> [Istruzioni del compito] Puoi scrivere il seguito del brano sul torto di procreazione, partendo subito dopo la sua ultima frase?

> [Brano]
_ _ _ _

Al di là delle specifiche processuali, quello che interessa maggiormente delle due sentenze citate è che in entrambe le occasioni la giurisprudenza ha assunto a fondamento della decisione l’idea che in alcuni casi l’ordinamento giuridico possa riconoscere il principio della preferibilità della non-esistenza all’esistenza. Quello che occorre chiedersi ora è se la decisione del tribunale sia immorale, come “Avvenire” sottolinea. Siamo sulla soglia di un pendio che ci porterà alla selezione eugenetica delle future generazioni, come tuonano allarmisticamente dal quotidiano della Cei? Assolutamente no, ma da qui si apre uno spettro molto ampio di questioni che conducono al momento ad una unica certezza: l’evoluzione tecnologica, medica e scientifica (si pensi alla fecondazione medicalmente assistita) ha fatto svanire la serena illusione di concetti chiari e distinti in materia di inizio e fine vita. Siamo costretti a riscrivere tutti quei paradigmi che pensavamo basilari di una discussione interdisciplinare. E forse non è affatto un male se questo permette un miglioramento della qualità della vita e una gamma più vasta di decisioni. Ma altresì ci costringe a rafforzare l’insieme motivazionale delle nostre azioni. Se un genitore o una coppia di genitori, pur consapevoli che la vita del figlio che sta per nascere sarebbe tormentata da una grave menomazione, decide tuttavia di portare a termine la gravidanza e di farlo nascere, compie un’azione immorale? E, in caso affermativo, la violazione del diritto di non esistere implica una qualche conseguenza di tipo civile o penale per i genitori? E davvero una esistenza caratterizzata da una irreparabile anormalità fisica (o anche psichica in caso di figli nati da incesto) è meno degna di essere vissuta di un’altra, tale da legittimare la richiesta del danno da parte del figlio, i cui interessi sono stati lesi? Un lamentato torto di procreazione costringe dunque il legislatore, i bioeticisti e la società civile ad una sorta di contrattazione o bilanciamento di nozioni ormai non più definite e definitive di vita, esistenza, responsabilità morale, danno e persona.

_ _ _ _

(Voci di dati salvate)
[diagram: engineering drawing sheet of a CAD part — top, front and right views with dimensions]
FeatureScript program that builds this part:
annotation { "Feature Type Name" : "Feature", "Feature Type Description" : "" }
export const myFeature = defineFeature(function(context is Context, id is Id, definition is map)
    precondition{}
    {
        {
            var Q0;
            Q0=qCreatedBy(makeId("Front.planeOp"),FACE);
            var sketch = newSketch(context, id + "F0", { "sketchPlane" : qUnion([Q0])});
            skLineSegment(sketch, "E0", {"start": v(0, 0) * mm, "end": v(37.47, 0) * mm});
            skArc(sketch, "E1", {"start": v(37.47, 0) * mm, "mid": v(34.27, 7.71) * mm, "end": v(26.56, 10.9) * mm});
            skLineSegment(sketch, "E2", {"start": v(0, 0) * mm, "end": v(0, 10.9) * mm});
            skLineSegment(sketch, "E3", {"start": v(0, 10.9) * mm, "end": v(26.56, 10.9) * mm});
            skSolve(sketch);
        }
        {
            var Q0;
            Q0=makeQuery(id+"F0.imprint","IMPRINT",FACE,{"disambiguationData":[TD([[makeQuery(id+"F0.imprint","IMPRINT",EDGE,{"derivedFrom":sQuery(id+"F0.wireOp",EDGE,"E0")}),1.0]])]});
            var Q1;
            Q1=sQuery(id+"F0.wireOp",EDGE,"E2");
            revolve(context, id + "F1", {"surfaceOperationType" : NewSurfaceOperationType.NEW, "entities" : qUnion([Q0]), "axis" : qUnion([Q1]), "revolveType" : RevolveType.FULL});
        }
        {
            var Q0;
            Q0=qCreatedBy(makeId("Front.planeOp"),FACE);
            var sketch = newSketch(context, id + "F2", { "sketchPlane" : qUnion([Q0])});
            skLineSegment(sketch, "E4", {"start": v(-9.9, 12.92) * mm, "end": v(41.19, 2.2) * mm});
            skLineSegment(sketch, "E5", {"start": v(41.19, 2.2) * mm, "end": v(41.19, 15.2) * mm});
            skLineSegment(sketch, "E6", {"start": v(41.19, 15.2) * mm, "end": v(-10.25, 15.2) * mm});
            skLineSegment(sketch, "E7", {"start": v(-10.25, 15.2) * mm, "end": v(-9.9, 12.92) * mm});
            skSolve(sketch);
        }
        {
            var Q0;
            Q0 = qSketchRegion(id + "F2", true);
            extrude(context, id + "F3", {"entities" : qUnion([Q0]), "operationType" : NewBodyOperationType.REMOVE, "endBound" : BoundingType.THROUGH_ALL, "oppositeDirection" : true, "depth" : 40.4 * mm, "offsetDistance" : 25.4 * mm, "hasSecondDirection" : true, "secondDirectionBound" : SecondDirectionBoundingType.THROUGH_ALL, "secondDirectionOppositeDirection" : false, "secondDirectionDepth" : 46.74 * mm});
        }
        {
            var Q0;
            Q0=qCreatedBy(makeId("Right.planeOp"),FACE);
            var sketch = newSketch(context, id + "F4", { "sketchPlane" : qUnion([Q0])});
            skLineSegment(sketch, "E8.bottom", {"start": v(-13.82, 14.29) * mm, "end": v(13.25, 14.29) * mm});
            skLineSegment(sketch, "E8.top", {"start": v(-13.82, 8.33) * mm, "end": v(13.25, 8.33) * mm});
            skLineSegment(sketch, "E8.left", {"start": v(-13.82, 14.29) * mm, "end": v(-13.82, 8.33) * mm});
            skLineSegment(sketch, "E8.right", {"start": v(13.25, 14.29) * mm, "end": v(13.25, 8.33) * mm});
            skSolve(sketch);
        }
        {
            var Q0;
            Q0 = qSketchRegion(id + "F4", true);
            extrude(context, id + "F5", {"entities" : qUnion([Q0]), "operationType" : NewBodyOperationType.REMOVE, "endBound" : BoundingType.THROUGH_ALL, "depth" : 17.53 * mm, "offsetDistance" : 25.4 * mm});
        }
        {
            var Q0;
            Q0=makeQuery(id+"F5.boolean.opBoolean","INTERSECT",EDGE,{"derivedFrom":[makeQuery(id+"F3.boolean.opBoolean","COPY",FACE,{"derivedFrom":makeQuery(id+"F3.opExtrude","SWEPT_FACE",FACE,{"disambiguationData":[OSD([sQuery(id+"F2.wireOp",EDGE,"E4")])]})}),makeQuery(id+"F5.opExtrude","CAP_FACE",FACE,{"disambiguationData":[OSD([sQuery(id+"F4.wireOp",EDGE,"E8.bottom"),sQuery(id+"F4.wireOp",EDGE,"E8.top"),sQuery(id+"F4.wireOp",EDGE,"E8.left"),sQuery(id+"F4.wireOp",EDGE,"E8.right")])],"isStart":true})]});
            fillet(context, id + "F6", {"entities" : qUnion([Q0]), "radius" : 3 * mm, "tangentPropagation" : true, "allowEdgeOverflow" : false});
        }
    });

_ _ _ _

> [Risposta al compito]
A parere di chi scrive, avere la pretesa di poter rispondere a tutte queste domande è una chimera. Ma alcuni punti saldi possono essere rintracciati: il primo è non dare per scontato che una vita segnata da gravi malformazioni sia una vita che universalmente valga e sia felice; il secondo è non pensare che tutti i genitori debbano comportarsi in un unico modo eticamente accettabile, invece di procedere secondo le loro valutazioni, liberi da coercizioni, nello scegliere se metter al mondo un figlio malato; il terzo è il rispetto della vita nella sua diversità e percezione personale: nessun modello di vita può essere migliore di un altro e imposto come eticamente raggiungibile, ma, allo stesso tempo, se un individuo reputa la sua vita peggiore di un'altra ha il diritto di obiettare e cercare di individuare le radici della sua 'vita sbagliata'.